Task statement: An exact copy is needed of each line from the one including "(B) the Project" through the last line of the entries, both ends counted, with nothing added.

----- Dataset entries

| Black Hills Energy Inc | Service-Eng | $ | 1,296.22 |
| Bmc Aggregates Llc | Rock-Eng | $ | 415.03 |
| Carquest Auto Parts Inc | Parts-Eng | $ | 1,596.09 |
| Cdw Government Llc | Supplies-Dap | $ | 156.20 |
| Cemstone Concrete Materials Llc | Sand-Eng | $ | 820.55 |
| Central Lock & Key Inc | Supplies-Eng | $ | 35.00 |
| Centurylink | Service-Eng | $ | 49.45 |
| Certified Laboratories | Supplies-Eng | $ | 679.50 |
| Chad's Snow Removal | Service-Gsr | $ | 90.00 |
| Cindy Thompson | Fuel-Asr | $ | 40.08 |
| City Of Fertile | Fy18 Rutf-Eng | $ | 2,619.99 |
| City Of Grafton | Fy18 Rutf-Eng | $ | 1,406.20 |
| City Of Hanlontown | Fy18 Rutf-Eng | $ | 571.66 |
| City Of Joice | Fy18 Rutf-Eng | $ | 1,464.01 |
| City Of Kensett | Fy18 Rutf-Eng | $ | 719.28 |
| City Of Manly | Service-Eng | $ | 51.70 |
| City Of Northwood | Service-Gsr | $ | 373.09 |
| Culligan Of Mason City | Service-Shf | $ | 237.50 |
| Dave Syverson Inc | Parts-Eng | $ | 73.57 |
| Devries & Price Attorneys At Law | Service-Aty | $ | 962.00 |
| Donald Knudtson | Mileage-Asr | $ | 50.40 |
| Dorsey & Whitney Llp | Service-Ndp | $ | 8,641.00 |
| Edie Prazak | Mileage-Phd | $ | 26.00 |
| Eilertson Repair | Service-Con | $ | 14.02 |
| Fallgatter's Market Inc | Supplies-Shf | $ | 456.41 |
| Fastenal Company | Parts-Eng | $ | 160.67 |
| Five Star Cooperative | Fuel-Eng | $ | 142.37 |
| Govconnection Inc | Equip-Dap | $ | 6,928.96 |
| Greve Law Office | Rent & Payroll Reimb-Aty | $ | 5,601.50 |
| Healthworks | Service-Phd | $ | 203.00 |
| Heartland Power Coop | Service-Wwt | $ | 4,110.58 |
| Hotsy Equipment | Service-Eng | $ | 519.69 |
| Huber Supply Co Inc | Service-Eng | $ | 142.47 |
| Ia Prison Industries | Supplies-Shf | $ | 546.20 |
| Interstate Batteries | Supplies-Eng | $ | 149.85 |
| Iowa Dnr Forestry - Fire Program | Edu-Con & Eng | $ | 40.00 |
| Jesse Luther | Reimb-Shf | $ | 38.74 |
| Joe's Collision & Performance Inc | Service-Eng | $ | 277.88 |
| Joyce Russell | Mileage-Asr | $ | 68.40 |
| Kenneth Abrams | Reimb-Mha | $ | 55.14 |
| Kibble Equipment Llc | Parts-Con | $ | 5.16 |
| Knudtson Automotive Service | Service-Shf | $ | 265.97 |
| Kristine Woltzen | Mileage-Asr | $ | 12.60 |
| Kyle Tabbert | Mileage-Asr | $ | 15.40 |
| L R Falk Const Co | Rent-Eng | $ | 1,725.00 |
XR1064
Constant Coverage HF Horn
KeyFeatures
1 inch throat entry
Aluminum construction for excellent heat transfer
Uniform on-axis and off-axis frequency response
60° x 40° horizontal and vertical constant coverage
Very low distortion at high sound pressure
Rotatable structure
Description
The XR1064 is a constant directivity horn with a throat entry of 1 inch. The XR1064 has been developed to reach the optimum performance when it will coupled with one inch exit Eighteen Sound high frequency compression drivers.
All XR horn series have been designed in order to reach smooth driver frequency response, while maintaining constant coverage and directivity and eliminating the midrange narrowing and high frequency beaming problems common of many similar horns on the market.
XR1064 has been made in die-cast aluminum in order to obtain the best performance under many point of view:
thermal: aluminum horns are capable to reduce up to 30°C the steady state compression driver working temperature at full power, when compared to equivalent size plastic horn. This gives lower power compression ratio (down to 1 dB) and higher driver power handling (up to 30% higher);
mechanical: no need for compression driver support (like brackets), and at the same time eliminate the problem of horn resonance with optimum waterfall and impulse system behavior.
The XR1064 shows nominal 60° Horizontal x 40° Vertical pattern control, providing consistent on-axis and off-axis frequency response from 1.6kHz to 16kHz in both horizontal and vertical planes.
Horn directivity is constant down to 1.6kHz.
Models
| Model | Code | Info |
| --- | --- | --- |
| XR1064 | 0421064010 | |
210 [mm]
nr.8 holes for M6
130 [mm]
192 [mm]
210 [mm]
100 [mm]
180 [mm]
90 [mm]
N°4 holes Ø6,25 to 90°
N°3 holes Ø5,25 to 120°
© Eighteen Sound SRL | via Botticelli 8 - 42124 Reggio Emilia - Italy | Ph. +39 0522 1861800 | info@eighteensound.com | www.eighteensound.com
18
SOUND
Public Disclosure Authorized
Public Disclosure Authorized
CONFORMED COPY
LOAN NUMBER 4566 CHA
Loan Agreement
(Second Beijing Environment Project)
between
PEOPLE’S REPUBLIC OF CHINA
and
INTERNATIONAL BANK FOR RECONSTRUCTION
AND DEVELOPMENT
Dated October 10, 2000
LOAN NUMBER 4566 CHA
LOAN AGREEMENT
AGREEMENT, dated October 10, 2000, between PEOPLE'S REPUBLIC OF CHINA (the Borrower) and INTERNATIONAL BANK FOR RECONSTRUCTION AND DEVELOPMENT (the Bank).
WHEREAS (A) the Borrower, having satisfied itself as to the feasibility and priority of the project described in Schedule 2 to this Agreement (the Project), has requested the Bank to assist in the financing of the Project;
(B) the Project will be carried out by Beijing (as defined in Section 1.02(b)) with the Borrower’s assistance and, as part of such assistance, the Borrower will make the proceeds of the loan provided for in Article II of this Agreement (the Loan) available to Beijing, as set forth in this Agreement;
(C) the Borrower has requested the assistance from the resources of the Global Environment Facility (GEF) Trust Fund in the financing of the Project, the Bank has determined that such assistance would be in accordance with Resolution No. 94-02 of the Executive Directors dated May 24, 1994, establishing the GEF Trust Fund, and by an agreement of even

----------

Answer to the exercise:
(B) the Project will be carried out by Beijing (as defined in Section 1.02(b)) with the Borrower’s assistance and, as part of such assistance, the Borrower will make the proceeds of the loan provided for in Article II of this Agreement (the Loan) available to Beijing, as set forth in this Agreement;
(C) the Borrower has requested the assistance from the resources of the Global Environment Facility (GEF) Trust Fund in the financing of the Project, the Bank has determined that such assistance would be in accordance with Resolution No. 94-02 of the Executive Directors dated May 24, 1994, establishing the GEF Trust Fund, and by an agreement of even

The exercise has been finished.